Why Does the FTSE 100 Rise When the Pound Falls?

By: Tim Bennett
Our currency and our highest profile stock market index tend to move in opposite directions, Tim Bennett explains why.
In the chart below, you will see that as the red line – sterling – falls (in this case against the US dollar) our high profile FTSE 100 stock market index rises and vice versa. Whilst this relationship isn’t always 100% observable it is solid enough to need some explaining. In short, why does the stock market rise when currency traders are marking down our currency and by implication, the overall outlook? The answer lies in these two words: overseas earnings.

Overseas earnings

Many of the FTSE 100’s constituent firms earn significant amounts of their earnings overseas, particularly in the US or somewhere that uses the US dollar as a trading or reference currency. What this means is that as our currency weakens, the dollar strengthens and the value of those overseas earnings rises when converted back into sterling. That in turn boosts share prices and by extension the FTSE 100 index as a whole.
You can see this on the right hand side of the below image;

Reasons to be careful

As an investor what this fact reveals is that you need to treat the FTSE 100 index, as a UK barometer, with care;

  • These days it doesn’t represent the UK economy is the same way as say the FTSE mid-250 or the wider FTSE All-Share – it also represents the many overseas operations run by its constituent firms
  • The reverse relationship is also true – should sterling start to strengthen, perhaps on the back of expectations that interest rates might rise here to ward off inflation, then the FTSE 100 will suffer – and perhaps more than a purely domestic index
  • The relationship between the index and the currency is complicated by the fact that a fall in sterling pushes up import costs for UK firms, so although the overall index may rise certain firms within it will suffer.

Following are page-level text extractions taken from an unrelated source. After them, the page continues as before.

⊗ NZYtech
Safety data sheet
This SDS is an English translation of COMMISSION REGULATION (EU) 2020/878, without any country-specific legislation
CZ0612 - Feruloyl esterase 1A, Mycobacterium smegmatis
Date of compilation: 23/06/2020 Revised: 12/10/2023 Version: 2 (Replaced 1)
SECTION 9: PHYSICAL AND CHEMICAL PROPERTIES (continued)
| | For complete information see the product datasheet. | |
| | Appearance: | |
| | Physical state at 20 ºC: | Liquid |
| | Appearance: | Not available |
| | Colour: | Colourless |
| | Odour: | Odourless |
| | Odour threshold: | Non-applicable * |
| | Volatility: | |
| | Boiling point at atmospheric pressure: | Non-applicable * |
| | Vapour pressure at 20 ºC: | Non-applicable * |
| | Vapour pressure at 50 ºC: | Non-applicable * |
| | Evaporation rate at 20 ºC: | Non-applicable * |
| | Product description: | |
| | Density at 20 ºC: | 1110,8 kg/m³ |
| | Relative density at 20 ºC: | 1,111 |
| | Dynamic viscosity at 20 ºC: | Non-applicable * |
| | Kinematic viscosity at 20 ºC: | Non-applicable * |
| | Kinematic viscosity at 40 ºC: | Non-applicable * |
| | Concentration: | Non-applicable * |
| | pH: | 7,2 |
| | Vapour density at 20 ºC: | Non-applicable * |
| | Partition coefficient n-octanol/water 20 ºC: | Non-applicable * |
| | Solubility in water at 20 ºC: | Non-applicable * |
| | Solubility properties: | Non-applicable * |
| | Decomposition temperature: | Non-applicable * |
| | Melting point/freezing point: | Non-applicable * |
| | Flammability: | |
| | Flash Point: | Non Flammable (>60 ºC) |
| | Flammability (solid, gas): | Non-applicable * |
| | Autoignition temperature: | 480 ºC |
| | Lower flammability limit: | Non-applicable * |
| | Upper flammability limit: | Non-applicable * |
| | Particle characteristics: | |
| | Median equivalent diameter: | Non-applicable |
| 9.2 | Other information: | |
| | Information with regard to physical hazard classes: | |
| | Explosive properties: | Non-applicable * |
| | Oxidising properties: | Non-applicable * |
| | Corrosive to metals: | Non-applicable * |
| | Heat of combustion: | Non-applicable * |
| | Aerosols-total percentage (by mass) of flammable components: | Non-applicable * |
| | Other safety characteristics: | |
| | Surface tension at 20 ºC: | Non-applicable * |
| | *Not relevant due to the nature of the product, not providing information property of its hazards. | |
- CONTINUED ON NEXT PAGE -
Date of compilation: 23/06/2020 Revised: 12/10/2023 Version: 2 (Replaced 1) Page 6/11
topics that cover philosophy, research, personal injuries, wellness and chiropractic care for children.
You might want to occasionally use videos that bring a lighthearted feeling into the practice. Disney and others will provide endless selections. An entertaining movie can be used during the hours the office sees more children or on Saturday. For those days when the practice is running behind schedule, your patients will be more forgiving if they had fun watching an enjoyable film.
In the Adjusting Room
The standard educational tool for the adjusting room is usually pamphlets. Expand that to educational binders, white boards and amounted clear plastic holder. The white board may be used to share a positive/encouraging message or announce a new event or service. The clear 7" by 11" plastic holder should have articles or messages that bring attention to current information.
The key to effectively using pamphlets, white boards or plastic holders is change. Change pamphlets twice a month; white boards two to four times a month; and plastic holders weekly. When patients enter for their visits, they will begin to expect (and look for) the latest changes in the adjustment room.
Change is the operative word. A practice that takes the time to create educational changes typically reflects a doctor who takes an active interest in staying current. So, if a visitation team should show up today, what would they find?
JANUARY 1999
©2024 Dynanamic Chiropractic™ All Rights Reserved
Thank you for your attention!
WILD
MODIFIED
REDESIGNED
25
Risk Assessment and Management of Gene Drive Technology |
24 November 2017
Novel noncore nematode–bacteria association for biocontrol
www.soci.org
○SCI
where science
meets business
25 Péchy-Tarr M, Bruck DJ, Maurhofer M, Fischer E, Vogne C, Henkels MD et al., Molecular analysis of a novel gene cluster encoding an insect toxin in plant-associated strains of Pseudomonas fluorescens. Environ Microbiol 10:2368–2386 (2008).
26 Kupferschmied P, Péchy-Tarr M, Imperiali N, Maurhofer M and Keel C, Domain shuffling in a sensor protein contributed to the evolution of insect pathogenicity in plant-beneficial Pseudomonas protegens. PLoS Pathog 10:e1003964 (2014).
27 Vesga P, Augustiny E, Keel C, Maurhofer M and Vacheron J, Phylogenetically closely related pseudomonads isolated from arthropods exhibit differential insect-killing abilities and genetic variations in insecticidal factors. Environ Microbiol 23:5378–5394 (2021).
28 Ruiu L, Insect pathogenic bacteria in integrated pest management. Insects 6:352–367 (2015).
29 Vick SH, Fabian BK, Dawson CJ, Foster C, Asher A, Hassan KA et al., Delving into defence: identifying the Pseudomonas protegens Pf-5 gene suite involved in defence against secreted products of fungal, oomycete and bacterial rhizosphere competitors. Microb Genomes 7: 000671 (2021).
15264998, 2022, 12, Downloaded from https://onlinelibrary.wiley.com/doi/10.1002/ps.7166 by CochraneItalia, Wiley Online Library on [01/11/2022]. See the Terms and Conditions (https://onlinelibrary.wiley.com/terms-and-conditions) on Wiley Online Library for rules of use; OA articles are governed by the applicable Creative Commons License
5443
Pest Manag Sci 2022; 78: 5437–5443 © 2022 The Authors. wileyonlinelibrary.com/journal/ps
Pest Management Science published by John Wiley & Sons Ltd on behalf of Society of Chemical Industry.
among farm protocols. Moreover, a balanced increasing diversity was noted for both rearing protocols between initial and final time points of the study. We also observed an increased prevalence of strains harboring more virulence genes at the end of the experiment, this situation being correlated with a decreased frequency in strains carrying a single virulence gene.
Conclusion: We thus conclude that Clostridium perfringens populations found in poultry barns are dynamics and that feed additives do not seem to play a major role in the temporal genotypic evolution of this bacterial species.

Also, although the FTSE 100 may rise when the currency falls, a drop in sterling suggests that the overall outlook is deteriorating, something to which share prices cannot usually stay immune forever

Overall then, it is important to know what you are getting when you choose to either follow a particular index, such as the FTSE 100, or use it as a benchmark for a portfolio. Also be aware that whilst the FTSE 100 will give you international exposure, other indices will give you much less, or none. If you are invested overseas, directly or indirectly, you need to be aware of the impact of currency movements and ensure that you know how to manage them. Lastly, although the FTSE 100 may rise as sterling falls and vice versa, it would be unwise to use it as a 100% reliable guide to what is happening in the underlying economy.